Before I get into it, for context I daily drive Linux and can confirm issues myself, and I've found multiple threads from others who are on Windows having a similar issue.
The latest public version of ROCm (6.4.3) is causing substantial issues with the Ollama LLM backend, which uses its own engine now, with llama.cpp as fallback. I've confirmed this is caused directly by ROCm 6.4.3, as downgrading the Ollama PKG doesn't fix the issue, but downgrading ROCm does. However that's not a real fix, especially for us on rolling release Linux distros. Partial upgrades = nono. I've attached a few images showing some of the Ollama server behaviour. It appears that something regarding GTT is broken, as ROCm regularly tries to allocate more than even exists, at least in this context with Ollama. I haven't directly tried llama.cpp (neither Vulkan or ROCm) yet for this specific issue, but I wouldn't be surprised if it's also impacted.
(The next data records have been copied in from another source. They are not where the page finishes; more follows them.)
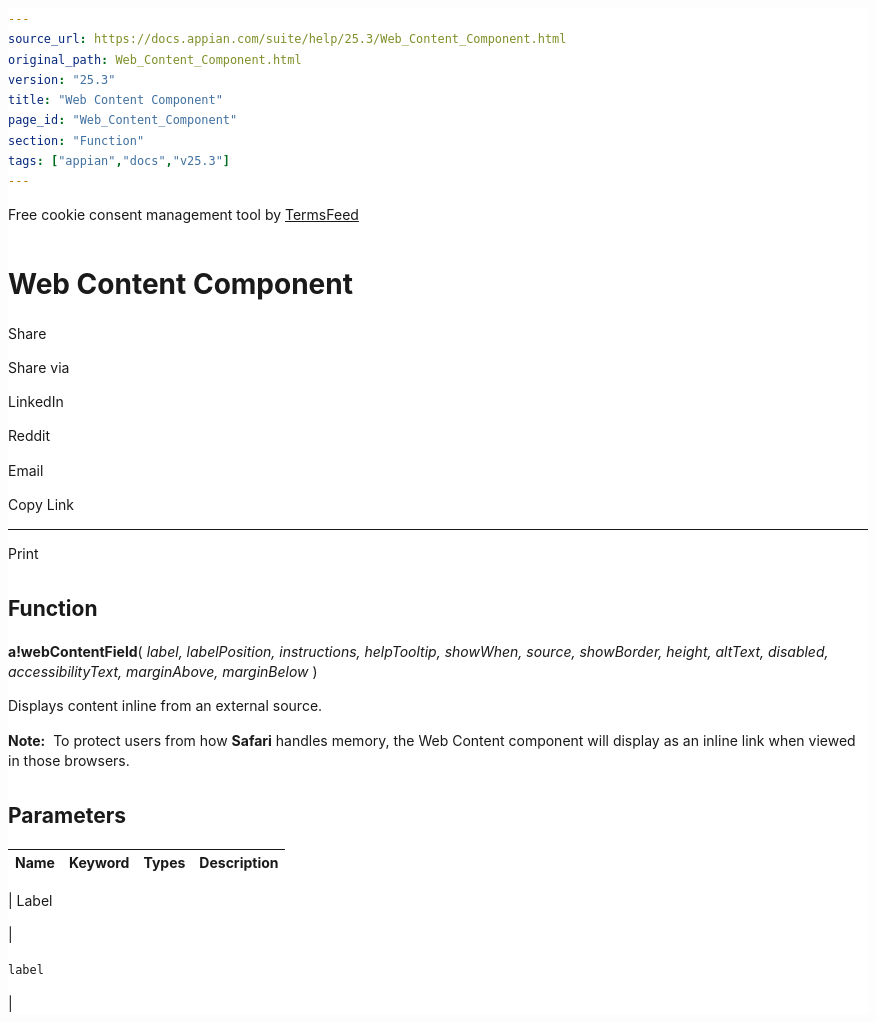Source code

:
 ```yaml
---
source_url: https://docs.appian.com/suite/help/25.3/Web_Content_Component.html
original_path: Web_Content_Component.html
version: "25.3"
title: "Web Content Component"
page_id: "Web_Content_Component"
section: "Function"
tags: ["appian","docs","v25.3"]
---
```



Free cookie consent management tool by [TermsFeed](https://www.termsfeed.com/)

# Web Content Component

Share

Share via

LinkedIn

Reddit

Email

Copy Link

* * *

Print

## Function

**a!webContentField**( _label, labelPosition, instructions, helpTooltip, showWhen, source, showBorder, height, altText, disabled, accessibilityText, marginAbove, marginBelow_ )

Displays content inline from an external source.

**Note:**  To protect users from how **Safari** handles memory, the Web Content component will display as an inline link when viewed in those browsers.

## Parameters

| Name | Keyword | Types | Description |
| --- | --- | --- | --- |
|
Label

 |

`label`

 |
Multiple threads are reporting the same issue on several generations of AMD hardware. It's likely others are impacted, but I haven't directly observed it.
The issue at Hand:
When running ollama serve, it loads fine initially until you actually try loading any model (regardless of size, even a 270M model will cause this) in which it'll load the model into VRAM, then "inference" absolutely nothing. Not a single token, and then immediately aborts the inference all together to the point where it even unloads from VRAM. **This is not a system resource issue. I've confirmed that via testing multiple different model sizes & architectures, plus some of the threads linked below mention it too.
It seems it's related to ROCm allocating too much GTT, exceeding my VRAM (24GB, but GTT in Ollama's debug log attempts to use ~30GB. This is not an issue with any of my models or parameters, this only began happening with the new ROCm rev. This causes a segfault. It attempts to map to 0x28, which I assume is a reserved address space. (see screenshot 2.)